> SOURCE RECORDS:
↓↓↓
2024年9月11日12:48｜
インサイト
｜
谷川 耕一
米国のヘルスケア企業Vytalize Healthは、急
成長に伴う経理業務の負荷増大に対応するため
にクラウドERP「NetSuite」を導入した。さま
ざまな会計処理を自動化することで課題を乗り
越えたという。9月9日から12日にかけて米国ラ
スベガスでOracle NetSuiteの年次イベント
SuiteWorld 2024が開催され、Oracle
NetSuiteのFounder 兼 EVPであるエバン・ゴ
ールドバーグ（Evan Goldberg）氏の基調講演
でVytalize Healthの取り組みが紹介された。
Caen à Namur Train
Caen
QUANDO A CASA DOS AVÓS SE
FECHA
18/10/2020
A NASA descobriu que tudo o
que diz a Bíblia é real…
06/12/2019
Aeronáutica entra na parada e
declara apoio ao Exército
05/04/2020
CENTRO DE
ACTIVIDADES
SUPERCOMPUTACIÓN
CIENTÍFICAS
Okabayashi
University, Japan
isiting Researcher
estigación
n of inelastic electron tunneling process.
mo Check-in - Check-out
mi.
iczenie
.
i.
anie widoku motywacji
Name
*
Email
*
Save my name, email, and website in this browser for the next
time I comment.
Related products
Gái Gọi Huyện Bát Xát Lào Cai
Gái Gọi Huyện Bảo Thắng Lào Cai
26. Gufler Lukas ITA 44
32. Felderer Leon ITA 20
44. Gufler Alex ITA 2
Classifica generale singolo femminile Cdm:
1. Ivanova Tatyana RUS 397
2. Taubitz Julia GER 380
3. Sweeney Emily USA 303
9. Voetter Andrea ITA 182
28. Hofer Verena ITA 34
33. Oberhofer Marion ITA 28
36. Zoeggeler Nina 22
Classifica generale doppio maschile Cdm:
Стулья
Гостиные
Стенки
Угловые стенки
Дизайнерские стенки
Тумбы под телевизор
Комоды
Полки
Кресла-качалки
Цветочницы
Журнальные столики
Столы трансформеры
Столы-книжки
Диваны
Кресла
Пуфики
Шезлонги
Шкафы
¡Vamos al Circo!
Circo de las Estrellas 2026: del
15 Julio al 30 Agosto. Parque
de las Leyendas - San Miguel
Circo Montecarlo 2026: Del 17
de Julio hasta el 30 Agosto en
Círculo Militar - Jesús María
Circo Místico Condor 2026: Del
↑↑↑
> PROBLEM: Please reproduce, word for word, the lines of the entries from the very beginning through the line containing "Classifica generale singolo", inclusive.

> RESULT FOR THIS TASK:
2024年9月11日12:48｜
インサイト
｜
谷川 耕一
米国のヘルスケア企業Vytalize Healthは、急
成長に伴う経理業務の負荷増大に対応するため
にクラウドERP「NetSuite」を導入した。さま
ざまな会計処理を自動化することで課題を乗り
越えたという。9月9日から12日にかけて米国ラ
スベガスでOracle NetSuiteの年次イベント
SuiteWorld 2024が開催され、Oracle
NetSuiteのFounder 兼 EVPであるエバン・ゴ
ールドバーグ（Evan Goldberg）氏の基調講演
でVytalize Healthの取り組みが紹介された。
Caen à Namur Train
Caen
QUANDO A CASA DOS AVÓS SE
FECHA
18/10/2020
A NASA descobriu que tudo o
que diz a Bíblia é real…
06/12/2019
Aeronáutica entra na parada e
declara apoio ao Exército
05/04/2020
CENTRO DE
ACTIVIDADES
SUPERCOMPUTACIÓN
CIENTÍFICAS
Okabayashi
University, Japan
isiting Researcher
estigación
n of inelastic electron tunneling process.
mo Check-in - Check-out
mi.
iczenie
.
i.
anie widoku motywacji
Name
*
Email
*
Save my name, email, and website in this browser for the next
time I comment.
Related products
Gái Gọi Huyện Bát Xát Lào Cai
Gái Gọi Huyện Bảo Thắng Lào Cai
26. Gufler Lukas ITA 44
32. Felderer Leon ITA 20
44. Gufler Alex ITA 2
Classifica generale singolo femminile Cdm:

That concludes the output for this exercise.